The UN Convention on the Rights of Persons with Disabilities, which was adopted in 2007 as the first major instrument of human rights in the 21st century, defines persons with disabilities as those “who have long-term physical, mental, intellectual or sensory impairments which in interaction with various barriers may hinder their full and effective participation in society on an equal basis with others”.
What does discrimination on the basis of disability mean?
“‘Discrimination on the basis of disability’ means any distinction, exclusion or restriction on the basis of disability which has the purpose or effect of impairing or nullifying the recognition, enjoyment or exercise, on an equal basis with others, of all human rights and fundamental freedoms in the political, economic, social, cultural, civil or any other field.
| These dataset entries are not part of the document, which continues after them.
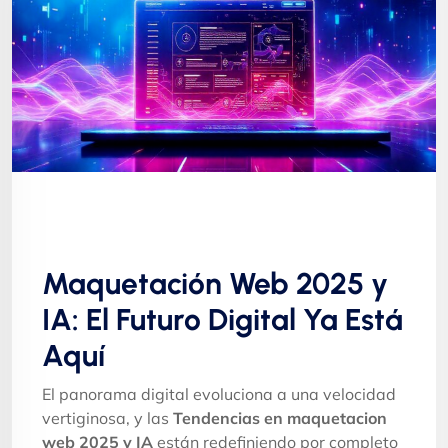
Maquetación Web 2025 y
IA: El Futuro Digital Ya Está
Aquí
El panorama digital evoluciona a una velocidad
vertiginosa, y las
Tendencias en maquetacion
web 2025 y IA
están redefiniendo por completo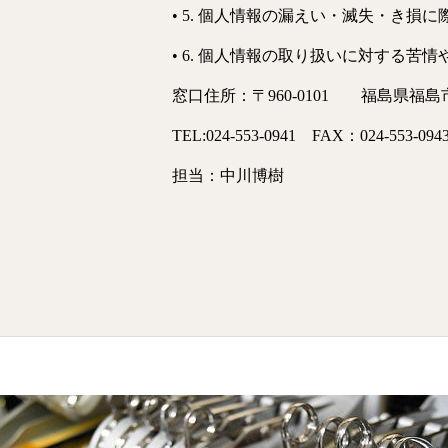
• 5. 個人情報の漏えい・滅失・き
• 6. 個人情報の取り扱いに対する
窓口住所：〒960-0101 福島県福島市
TEL:024-553-0941 FAX：024-553-094
担当：中川博樹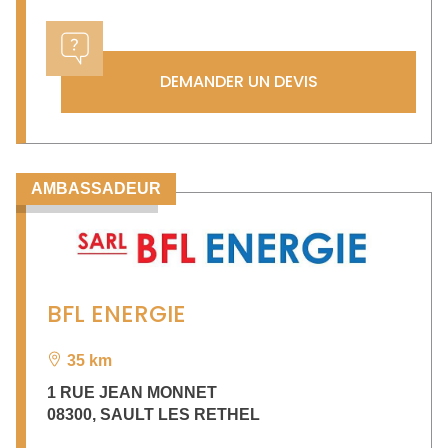
DEMANDER UN DEVIS
AMBASSADEUR
BFL ENERGIE
35 km
1 RUE JEAN MONNET
08300
,
SAULT LES RETHEL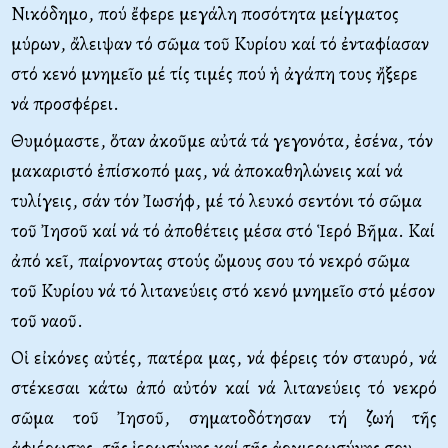
Νικόδημο, πού ἔφερε μεγάλη ποσότητα μείγματος
μύρων, ἄλειψαν τό σῶμα τοῦ Κυρίου καί τό ἐνταφίασαν
στό κενό μνημεῖο μέ τίς τιμές πού ἡ ἀγάπη τους ἤξερε
νά προσφέρει.
Θυμόμαστε, ὅταν ἀκοῦμε αὐτά τά γεγονότα, ἐσένα, τόν
μακαριστό ἐπίσκοπό μας, νά ἀποκαθηλώνεις καί νά
τυλίγεις, σάν τόν Ἰωσήφ, μέ τό λευκό σεντόνι τό σῶμα
τοῦ Ἰησοῦ καί νά τό ἀποθέτεις μέσα στό Ἱερό Βῆμα. Καί
ἀπό κεῖ, παίρνοντας στούς ὤμους σου τό νεκρό σῶμα
τοῦ Κυρίου νά τό λιτανεύεις στό κενό μνημεῖο στό μέσον
τοῦ ναοῦ.
Οἱ εἰκόνες αὐτές, πατέρα μας, νά φέρεις τόν σταυρό, νά
στέκεσαι κάτω ἀπό αὐτόν καί νά λιτανεύεις τό νεκρό
σῶμα τοῦ Ἰησοῦ, σηματοδότησαν τή ζωή τῆς
ἀφιέρωσης, τῆς ἱερωσύνης καί τῆς ἀρχιερωσύνης σου.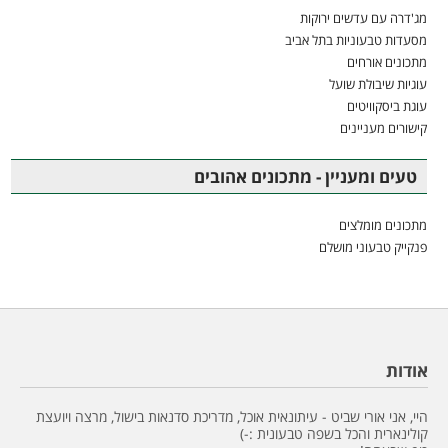
מג'דרה עם עדשים ירוקות
מסעדות טבעוניות בתל אביב
מתכונים אורחים
עוגיות שיבולת שועל
עוגת ביסקוויטים
קישורים מעניינים
טעים ומעניין - מתכונים אהובים
מתכונים מומלצים
פנקייק טבעוני מושלם
אודות
היי, אני אורי שביט - עיתונאית אוכל, מדריכת סדנאות בישול, מרצה ויועצת
קולינארית והכל בשפה טבעונית :-)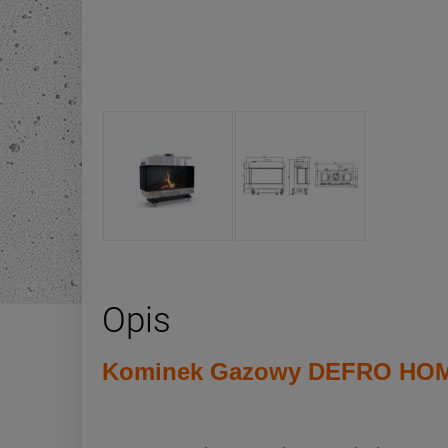
Opis
Kominek Gazowy DEFRO HOME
It includes all forms of discrimination, including denial of reasonable accommodation”, states the UN.
Reasonable accommodation means the modification and adjustment in a particular case so that persons with disabilities can enjoy and exercise human rights and fundamental freedoms on an equal basis.
How many people are disabled in India?
As per statistics maintained by the UN, in India 2.4 per cent of males are disabled and two per cent of females from all age groups are disabled. Disabilities include psychological impairment, intellectual impairment, speaking, multiple impairments, hearing, seeing among others.
In comparison, the disability prevalence in the US is 12.9 per cent among females and 12.7 per cent among males. Disability prevalence in the UK is at 22.7 per cent among females and 18.7 per cent among males.